Dataset entries:
*****

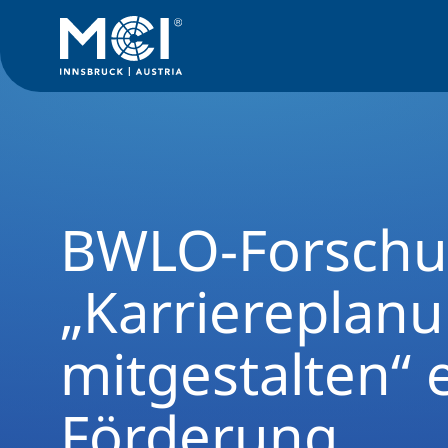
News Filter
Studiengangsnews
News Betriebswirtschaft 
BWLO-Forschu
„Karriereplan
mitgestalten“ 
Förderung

*****

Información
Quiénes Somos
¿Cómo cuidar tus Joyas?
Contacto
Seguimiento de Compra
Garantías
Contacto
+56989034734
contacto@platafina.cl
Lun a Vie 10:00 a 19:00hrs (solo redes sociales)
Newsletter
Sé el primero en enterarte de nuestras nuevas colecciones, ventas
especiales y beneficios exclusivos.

*****

• _ASSIGNMENT_: Write out exactly the lines above from the line with "Quiénes Somos" through the line with "especiales y beneficios exclusivos.", both of them included, and leave out all other lines.

• _TASK RESPONSE_:
Quiénes Somos
¿Cómo cuidar tus Joyas?
Contacto
Seguimiento de Compra
Garantías
Contacto
+56989034734
contacto@platafina.cl
Lun a Vie 10:00 a 19:00hrs (solo redes sociales)
Newsletter
Sé el primero en enterarte de nuestras nuevas colecciones, ventas
especiales y beneficios exclusivos.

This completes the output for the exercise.